Guaiacol peroxidase (POX) activity
The activity of guaiacol peroxidase enzyme was determined following the method of Kim and Yoo (1996). Briefly, the reaction mixture contained 0.2 mL of enzyme extract, 0.8 mL of phosphate buffer (0.2 M, pH 7.2), 1 mL of guaiacol (15 mM) and 1 mL of hydrogen peroxide (3 mM) was incubated for 10 min at 30 °C. Reaction was terminated using 0.5 mL of H2SO4 (5 %), and the absorbance was read at 470 nm. POX activity was calculated using the extinction coefficient of oxidation product (tetraguaiacol), (ε470= 26.6 mM cm-1) as follow:
U/mL = [Change in absorbance min−1× Reaction mixture volume (mL) × Dilution factor]/ [ε470× Enzyme extract volume (mL)]

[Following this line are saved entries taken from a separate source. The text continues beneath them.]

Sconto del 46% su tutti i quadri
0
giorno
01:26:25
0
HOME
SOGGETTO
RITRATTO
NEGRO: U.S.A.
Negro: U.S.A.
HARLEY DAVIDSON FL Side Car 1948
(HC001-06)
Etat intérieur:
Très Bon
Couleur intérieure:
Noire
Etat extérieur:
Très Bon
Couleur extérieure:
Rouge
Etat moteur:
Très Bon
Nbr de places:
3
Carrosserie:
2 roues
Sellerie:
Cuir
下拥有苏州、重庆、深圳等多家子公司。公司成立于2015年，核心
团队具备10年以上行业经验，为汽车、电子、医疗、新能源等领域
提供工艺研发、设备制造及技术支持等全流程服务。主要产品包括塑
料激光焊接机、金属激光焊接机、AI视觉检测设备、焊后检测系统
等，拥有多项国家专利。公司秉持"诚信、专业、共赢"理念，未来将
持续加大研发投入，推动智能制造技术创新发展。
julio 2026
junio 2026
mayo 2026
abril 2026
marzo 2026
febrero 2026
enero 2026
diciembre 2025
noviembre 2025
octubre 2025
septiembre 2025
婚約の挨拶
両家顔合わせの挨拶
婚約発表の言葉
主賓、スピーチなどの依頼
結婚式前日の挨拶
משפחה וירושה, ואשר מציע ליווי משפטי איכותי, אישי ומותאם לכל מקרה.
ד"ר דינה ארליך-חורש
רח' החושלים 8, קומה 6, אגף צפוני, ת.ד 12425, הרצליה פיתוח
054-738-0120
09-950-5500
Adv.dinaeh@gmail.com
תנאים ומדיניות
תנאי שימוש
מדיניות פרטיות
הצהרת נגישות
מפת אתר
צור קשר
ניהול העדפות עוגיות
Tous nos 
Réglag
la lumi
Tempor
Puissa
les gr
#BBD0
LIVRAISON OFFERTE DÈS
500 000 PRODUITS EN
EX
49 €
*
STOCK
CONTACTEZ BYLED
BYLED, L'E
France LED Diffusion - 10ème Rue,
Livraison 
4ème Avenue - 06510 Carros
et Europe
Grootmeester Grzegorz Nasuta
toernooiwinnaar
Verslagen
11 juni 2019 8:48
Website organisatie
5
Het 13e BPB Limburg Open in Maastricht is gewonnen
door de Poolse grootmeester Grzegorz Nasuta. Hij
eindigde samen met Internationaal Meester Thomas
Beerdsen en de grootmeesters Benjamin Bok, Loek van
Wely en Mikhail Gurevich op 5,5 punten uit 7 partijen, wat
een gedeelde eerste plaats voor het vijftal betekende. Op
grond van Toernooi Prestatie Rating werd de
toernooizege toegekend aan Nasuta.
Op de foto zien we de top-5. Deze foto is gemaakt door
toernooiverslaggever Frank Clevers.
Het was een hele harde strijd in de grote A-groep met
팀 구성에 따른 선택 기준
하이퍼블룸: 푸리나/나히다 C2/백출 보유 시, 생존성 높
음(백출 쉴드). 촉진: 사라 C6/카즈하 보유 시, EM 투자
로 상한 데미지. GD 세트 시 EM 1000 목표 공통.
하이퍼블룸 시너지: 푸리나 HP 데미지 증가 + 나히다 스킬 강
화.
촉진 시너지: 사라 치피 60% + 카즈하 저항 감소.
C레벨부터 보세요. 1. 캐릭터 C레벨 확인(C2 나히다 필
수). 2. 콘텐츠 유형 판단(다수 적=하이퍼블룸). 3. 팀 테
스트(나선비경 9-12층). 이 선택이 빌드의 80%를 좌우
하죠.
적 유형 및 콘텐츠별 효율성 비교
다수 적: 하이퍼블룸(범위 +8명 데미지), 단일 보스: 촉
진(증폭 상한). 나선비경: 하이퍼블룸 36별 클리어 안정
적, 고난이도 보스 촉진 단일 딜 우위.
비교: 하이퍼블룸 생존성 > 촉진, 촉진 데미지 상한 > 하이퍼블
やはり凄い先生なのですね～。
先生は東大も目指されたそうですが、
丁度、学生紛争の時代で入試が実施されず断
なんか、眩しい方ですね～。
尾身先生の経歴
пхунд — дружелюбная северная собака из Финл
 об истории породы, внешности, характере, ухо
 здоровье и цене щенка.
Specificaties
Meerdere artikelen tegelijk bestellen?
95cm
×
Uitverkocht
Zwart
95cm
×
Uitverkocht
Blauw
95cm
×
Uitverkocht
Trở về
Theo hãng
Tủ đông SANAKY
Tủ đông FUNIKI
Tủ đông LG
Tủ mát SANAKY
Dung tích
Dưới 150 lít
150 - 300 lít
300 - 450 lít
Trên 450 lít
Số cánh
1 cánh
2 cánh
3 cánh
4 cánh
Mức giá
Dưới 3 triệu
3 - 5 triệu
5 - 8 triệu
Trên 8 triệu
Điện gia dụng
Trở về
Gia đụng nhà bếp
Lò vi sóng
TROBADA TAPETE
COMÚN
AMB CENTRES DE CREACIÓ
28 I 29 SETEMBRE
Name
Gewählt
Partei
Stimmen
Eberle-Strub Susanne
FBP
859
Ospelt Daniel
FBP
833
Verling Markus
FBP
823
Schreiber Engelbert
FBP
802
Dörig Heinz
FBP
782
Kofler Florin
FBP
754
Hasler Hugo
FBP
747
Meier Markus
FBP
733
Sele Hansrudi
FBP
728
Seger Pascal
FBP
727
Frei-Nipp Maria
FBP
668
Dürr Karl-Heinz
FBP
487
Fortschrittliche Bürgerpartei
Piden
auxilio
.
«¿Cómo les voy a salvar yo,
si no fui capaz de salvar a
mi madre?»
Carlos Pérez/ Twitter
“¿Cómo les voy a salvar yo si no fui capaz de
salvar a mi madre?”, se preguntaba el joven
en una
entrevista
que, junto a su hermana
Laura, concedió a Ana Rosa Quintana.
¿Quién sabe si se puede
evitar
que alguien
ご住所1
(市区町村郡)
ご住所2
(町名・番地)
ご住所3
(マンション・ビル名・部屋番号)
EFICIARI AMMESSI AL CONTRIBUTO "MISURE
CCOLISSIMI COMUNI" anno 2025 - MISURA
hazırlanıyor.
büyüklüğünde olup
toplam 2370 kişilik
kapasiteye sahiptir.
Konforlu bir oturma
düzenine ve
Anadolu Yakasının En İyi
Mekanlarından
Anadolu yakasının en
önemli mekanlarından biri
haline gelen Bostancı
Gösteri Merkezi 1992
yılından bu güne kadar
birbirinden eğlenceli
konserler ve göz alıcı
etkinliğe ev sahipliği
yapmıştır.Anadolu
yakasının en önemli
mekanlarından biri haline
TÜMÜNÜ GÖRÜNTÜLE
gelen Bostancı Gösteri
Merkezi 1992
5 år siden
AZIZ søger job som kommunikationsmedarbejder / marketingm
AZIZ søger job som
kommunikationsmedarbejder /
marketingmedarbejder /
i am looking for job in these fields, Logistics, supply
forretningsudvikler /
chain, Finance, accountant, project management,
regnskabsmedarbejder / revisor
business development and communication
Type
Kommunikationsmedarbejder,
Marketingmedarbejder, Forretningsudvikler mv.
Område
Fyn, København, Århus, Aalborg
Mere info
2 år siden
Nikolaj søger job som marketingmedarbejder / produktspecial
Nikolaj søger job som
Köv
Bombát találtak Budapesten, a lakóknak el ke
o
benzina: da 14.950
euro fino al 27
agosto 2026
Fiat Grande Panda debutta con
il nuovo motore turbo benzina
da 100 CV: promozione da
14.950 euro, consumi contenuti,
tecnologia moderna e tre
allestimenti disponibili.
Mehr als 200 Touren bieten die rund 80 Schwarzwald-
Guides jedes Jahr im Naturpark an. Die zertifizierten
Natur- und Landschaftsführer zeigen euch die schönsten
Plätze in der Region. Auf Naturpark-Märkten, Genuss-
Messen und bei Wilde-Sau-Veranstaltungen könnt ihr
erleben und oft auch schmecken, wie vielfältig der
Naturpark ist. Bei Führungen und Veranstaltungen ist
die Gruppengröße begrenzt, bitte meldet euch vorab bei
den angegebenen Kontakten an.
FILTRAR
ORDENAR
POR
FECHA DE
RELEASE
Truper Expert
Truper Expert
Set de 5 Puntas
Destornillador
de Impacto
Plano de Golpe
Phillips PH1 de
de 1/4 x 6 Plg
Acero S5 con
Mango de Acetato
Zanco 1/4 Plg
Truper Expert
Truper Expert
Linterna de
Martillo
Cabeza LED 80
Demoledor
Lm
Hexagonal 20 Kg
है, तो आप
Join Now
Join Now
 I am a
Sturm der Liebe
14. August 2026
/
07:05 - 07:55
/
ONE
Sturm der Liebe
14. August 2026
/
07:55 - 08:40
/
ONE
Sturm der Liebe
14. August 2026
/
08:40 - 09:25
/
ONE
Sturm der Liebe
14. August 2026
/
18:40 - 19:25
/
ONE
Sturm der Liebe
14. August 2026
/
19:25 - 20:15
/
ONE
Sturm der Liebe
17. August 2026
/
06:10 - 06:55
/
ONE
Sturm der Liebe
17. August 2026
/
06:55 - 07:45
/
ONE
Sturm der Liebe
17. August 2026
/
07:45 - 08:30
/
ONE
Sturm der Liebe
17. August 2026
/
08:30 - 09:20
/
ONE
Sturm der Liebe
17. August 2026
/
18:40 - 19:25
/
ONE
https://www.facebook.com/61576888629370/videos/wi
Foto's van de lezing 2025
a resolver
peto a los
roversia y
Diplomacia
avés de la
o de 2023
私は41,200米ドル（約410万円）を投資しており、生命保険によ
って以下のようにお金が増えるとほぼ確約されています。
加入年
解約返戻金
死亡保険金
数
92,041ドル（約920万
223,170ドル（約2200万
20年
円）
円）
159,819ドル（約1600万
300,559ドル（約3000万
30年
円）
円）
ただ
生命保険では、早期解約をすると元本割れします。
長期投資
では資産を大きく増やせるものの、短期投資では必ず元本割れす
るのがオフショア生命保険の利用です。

Ascorbate peroxidase (APX) activity
Ascorbate peroxidase activity was evaluated according to Senthilkumar et al. (2021). To 0.8 mL of a reaction mixture contained potassium phosphate buffer (50 mM), ascorbic acid (0.5 mM), H2O2 (1.0 mM) and EDTA (0.1 mM), 0.2 mL of the enzyme extract was added. After 30 s the decrease in absorbance at 290 nm was followed up to 60 s with an interval of 15 s. One unit of enzyme activity was expressed as the amount of enzyme required to oxidize 1 μmoL of ascorbic acid per minute with absorbance coefficient 2.8 mM cm at 290 nm.
Superoxide dismutase (SOD) activity
Superoxide dismutase activity was estimated according to Van Rossun et al. (1997). Three mL of reaction mixture contained 50 mM sodium phosphate buffer (pH 7.6), 0.1 mM EDTA, 50 mM sodium carbonate, 50 μM nitroblue tetrazolium (NBT), 10 μM riboflavin, 12 mM L-methionine and 100 μl of crude extract. Tubes contained the same reaction mixture without enzyme extract used as control. The tubes were placed under two 15 W fluorescent lamps for 15 min to start the reaction. The absorbance was recorded at 560 nm. One unit of SOD activity was defined as the amount of enzyme which reduced the absorbance to 50 % compared with the control.
Experimental data were compared using one-way analysis of variance (ANOVA) with Tukey's HSD test. Values were expressed as means ± standard errors (SEs) of three biological replicates from two independent experiments. Differences were considered significant if p ≤ 0.05.